* **Work task**
Below are entries; repeat exactly, and nothing else, the lines from the one holding "resort offers a" through the one holding "liposuction surgery, tummy", inclusive. Leave the pictures out.

* **Saved entries**
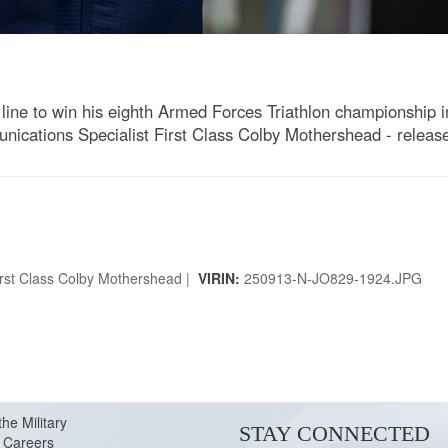
line to win his eighth Armed Forces Triathlon championship 
cations Specialist First Class Colby Mothershead - releas
rst Class Colby Mothershead |
VIRIN:
250913-N-JO829-1924.JPG
the Military
STAY CONNECTED
Careers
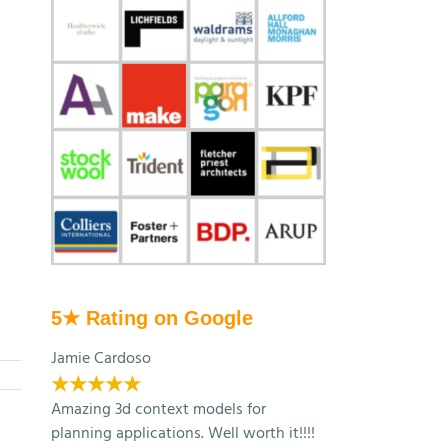
5★ Rating on Google
Jamie Cardoso
★★★★★
Amazing 3d context models for
planning applications. Well worth it!!!!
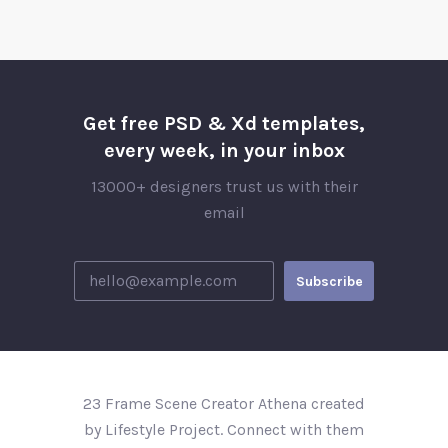
Get free PSD & Xd templates,
every week, in your inbox
13000+ designers trust us with their
email
23 Frame Scene Creator Athena created
by Lifestyle Project. Connect with them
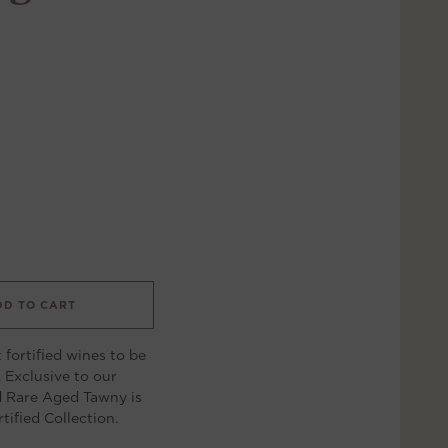
DD TO CART
t fortified wines to be
 Exclusive to our
d Rare Aged Tawny is
tified Collection.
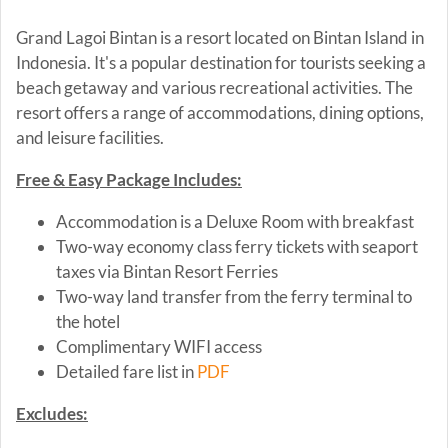
Grand Lagoi Bintan is a resort located on Bintan Island in
Indonesia. It's a popular destination for tourists seeking a
beach getaway and various recreational activities. The
resort offers a range of accommodations, dining options,
and leisure facilities.
Free & Easy Package Includes:
Accommodation is a Deluxe Room with breakfast
Two-way economy class ferry tickets with seaport
taxes via Bintan Resort Ferries
Two-way land transfer from the ferry terminal to
the hotel
Complimentary WIFI access
Detailed fare list in
PDF
Excludes:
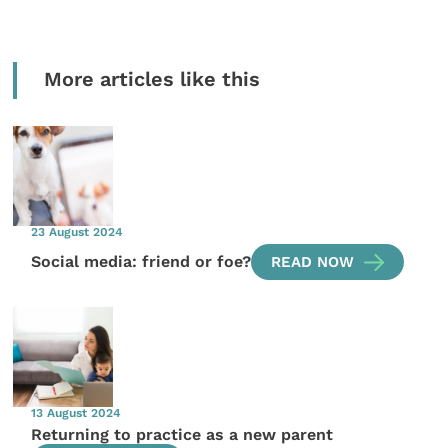
More articles like this
23 August 2024
Social media: friend or foe?
READ NOW
13 August 2024
Returning to practice as a new parent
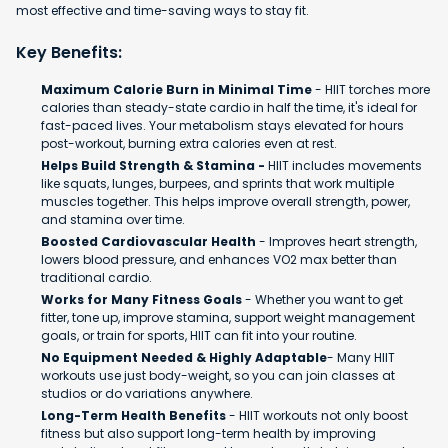
most effective and time-saving ways to stay fit.
Key Benefits:
Maximum Calorie Burn in Minimal Time
- HIIT torches more
calories than steady-state cardio in half the time, it's ideal for
fast-paced lives. Your metabolism stays elevated for hours
post-workout, burning extra calories even at rest.
Helps Build Strength & Stamina -
HIIT includes movements
like squats, lunges, burpees, and sprints that work multiple
muscles together. This helps improve overall strength, power,
and stamina over time.
Boosted Cardiovascular Health
- Improves heart strength,
lowers blood pressure, and enhances VO2 max better than
traditional cardio.
Works for Many Fitness Goals
- Whether you want to get
fitter, tone up, improve stamina, support weight management
goals, or train for sports, HIIT can fit into your routine.
No Equipment Needed & Highly Adaptable
- Many HIIT
workouts use just body-weight, so you can join classes at
studios or do variations anywhere.
Long-Term Health Benefits
- HIIT workouts not only boost
fitness but also support long-term health by improving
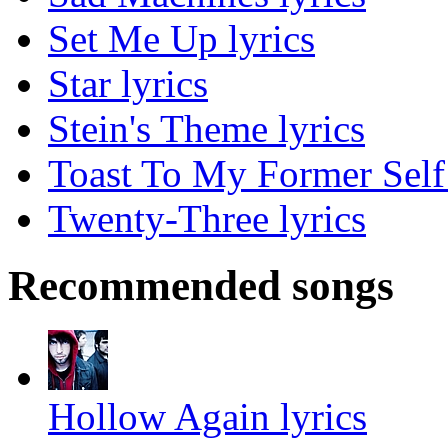
Set Me Up lyrics
Star lyrics
Stein's Theme lyrics
Toast To My Former Self 
Twenty-Three lyrics
Recommended songs
Hollow Again lyrics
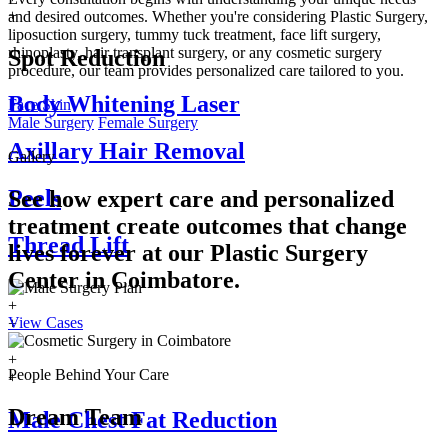
+
and desired outcomes. Whether you're considering Plastic Surgery,
liposuction surgery, tummy tuck treatment, face lift surgery,
rhinoplasty, hair transplant surgery, or any cosmetic surgery
Spot Reduction
procedure, our team provides personalized care tailored to you.
Body Whitening Laser
Face
Skin
Male Surgery
Female Surgery
Axillary Hair Removal
Gallery
Peels
See how expert care and personalized
treatment create outcomes that change
Thread Lift
lives forever at our Plastic Surgery
Center in
Coimbatore.
+
View Cases
+
+
+
People Behind Your Care
+
Dream Team
Male Chest Fat Reduction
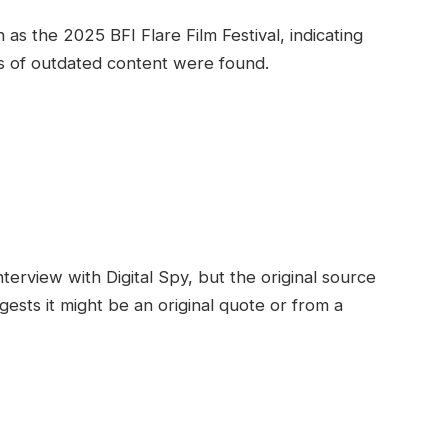
s the 2025 BFI Flare Film Festival, indicating
ns of outdated content were found.
terview with Digital Spy, but the original source
gests it might be an original quote or from a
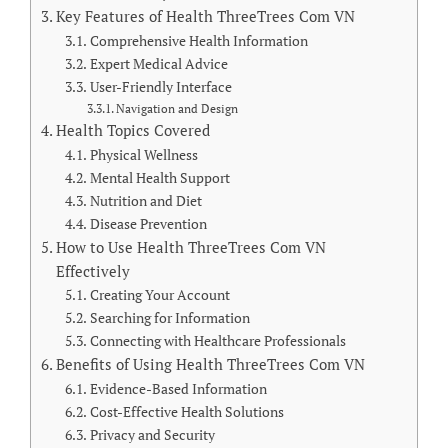
Key Features of Health ThreeTrees Com VN
Comprehensive Health Information
Expert Medical Advice
User-Friendly Interface
Navigation and Design
Health Topics Covered
Physical Wellness
Mental Health Support
Nutrition and Diet
Disease Prevention
How to Use Health ThreeTrees Com VN
Effectively
Creating Your Account
Searching for Information
Connecting with Healthcare Professionals
Benefits of Using Health ThreeTrees Com VN
Evidence-Based Information
Cost-Effective Health Solutions
Privacy and Security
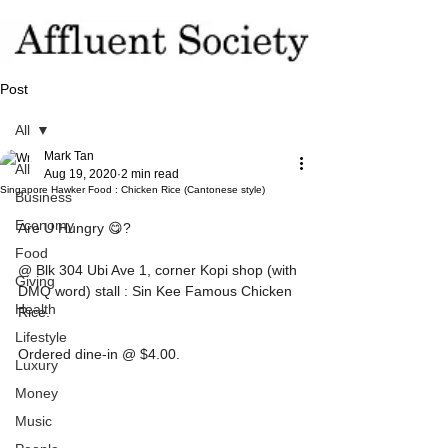
Post
All
Mark Tan
All
Aug 19, 2020
2 min read
Singapore Hawker Food : Chicken Rice (Cantonese style)
Business
Economy
Are U Hungry 😋?
Food
@ Blk 304 Ubi Ave 1, corner Kopi shop (with 
Giving
DMQ word) stall : Sin Kee Famous Chicken 
Health
Rice.
Lifestyle
Ordered dine-in @ $4.00.
Luxury
Money
Music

* **Answer below**
resort offers a range of accommodations, dining options,
and leisure facilities.
Free & Easy Package Includes:
Accommodation is a Deluxe Room with breakfast
Two-way economy class ferry tickets with seaport
taxes via Bintan Resort Ferries
Two-way land transfer from the ferry terminal to
the hotel
Complimentary WIFI access
Detailed fare list in
PDF
Excludes:
More articles like this
23 August 2024
Social media: friend or foe?
READ NOW
13 August 2024
Returning to practice as a new parent
most effective and time-saving ways to stay fit.
Key Benefits:
Maximum Calorie Burn in Minimal Time
- HIIT torches more
calories than steady-state cardio in half the time, it's ideal for
fast-paced lives. Your metabolism stays elevated for hours
post-workout, burning extra calories even at rest.
Helps Build Strength & Stamina -
HIIT includes movements
like squats, lunges, burpees, and sprints that work multiple
muscles together. This helps improve overall strength, power,
and stamina over time.
Boosted Cardiovascular Health
- Improves heart strength,
lowers blood pressure, and enhances VO2 max better than
traditional cardio.
Works for Many Fitness Goals
- Whether you want to get
fitter, tone up, improve stamina, support weight management
goals, or train for sports, HIIT can fit into your routine.
No Equipment Needed & Highly Adaptable
- Many HIIT
workouts use just body-weight, so you can join classes at
studios or do variations anywhere.
Long-Term Health Benefits
- HIIT workouts not only boost
fitness but also support long-term health by improving
Set Me Up lyrics
Star lyrics
Stein's Theme lyrics
Toast To My Former Self 
Twenty-Three lyrics
Recommended songs
Hollow Again lyrics
+
and desired outcomes. Whether you're considering Plastic Surgery,
liposuction surgery, tummy tuck treatment, face lift surgery,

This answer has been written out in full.